Surekha Karudapuram, Ph.D. and David Batey, Ph.D.
MJ Research, Inc., South San Francisco, CA


Abstract
We present a real-time quantitative PCR (qPCR) protocol for the detection and quantitation of soy genetically modified to be resistant to the herbicide glyphosate. The assay utilizes SYBR Green I (SGI) detection of amplicons of the genetically modified organism (GMO) specific sequences as well as a common soy gene as a reference. The assay can detect GMO materials down to 0.5% (w/w) concentration in foods.

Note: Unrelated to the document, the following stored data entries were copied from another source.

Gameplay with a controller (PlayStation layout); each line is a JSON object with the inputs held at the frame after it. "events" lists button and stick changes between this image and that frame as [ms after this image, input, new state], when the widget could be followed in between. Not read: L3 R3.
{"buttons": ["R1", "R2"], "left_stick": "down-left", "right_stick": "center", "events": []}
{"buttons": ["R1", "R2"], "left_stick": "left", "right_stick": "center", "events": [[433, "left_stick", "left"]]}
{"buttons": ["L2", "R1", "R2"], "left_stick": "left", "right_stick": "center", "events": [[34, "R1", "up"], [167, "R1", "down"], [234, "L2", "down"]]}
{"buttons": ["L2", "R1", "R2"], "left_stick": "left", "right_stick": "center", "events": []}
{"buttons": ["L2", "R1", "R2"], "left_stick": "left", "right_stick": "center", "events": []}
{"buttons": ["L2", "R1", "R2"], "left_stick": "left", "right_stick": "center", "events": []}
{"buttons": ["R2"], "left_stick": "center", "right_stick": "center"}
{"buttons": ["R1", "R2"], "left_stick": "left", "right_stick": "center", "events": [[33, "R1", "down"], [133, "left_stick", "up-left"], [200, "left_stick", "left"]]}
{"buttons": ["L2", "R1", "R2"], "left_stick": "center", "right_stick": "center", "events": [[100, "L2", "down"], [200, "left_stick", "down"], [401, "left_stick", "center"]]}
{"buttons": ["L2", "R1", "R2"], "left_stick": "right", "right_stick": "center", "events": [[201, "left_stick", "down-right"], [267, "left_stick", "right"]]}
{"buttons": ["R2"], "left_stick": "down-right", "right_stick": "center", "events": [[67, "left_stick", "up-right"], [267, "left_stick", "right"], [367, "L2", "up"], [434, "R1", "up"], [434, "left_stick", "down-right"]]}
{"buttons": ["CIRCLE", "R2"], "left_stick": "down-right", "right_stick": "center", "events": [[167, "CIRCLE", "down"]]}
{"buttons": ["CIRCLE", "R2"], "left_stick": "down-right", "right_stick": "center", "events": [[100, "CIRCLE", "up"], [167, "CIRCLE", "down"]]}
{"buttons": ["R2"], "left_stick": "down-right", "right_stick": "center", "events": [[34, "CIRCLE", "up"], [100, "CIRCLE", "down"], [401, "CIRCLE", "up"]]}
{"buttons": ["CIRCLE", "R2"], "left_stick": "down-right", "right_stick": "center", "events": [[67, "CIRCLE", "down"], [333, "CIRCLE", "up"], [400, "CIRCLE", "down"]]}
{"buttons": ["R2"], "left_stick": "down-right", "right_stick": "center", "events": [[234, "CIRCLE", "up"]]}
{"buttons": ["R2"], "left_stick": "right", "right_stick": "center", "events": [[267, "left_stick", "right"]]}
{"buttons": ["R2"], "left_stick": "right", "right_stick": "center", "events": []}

The use of SGI for detection makes this protocol readily adaptable for the analysis of other food crops for the presence of GMO material.


Introduction
A wide variety of food crops have been genetically engineered to contain beneficial traits such as herbicide resistance, disease resistance and insect resistance. Accurate and reliable detection of genetically modified organisms (GMOs) in foods is becoming increasingly important as the demand for labeling of GMO-containing foods increases.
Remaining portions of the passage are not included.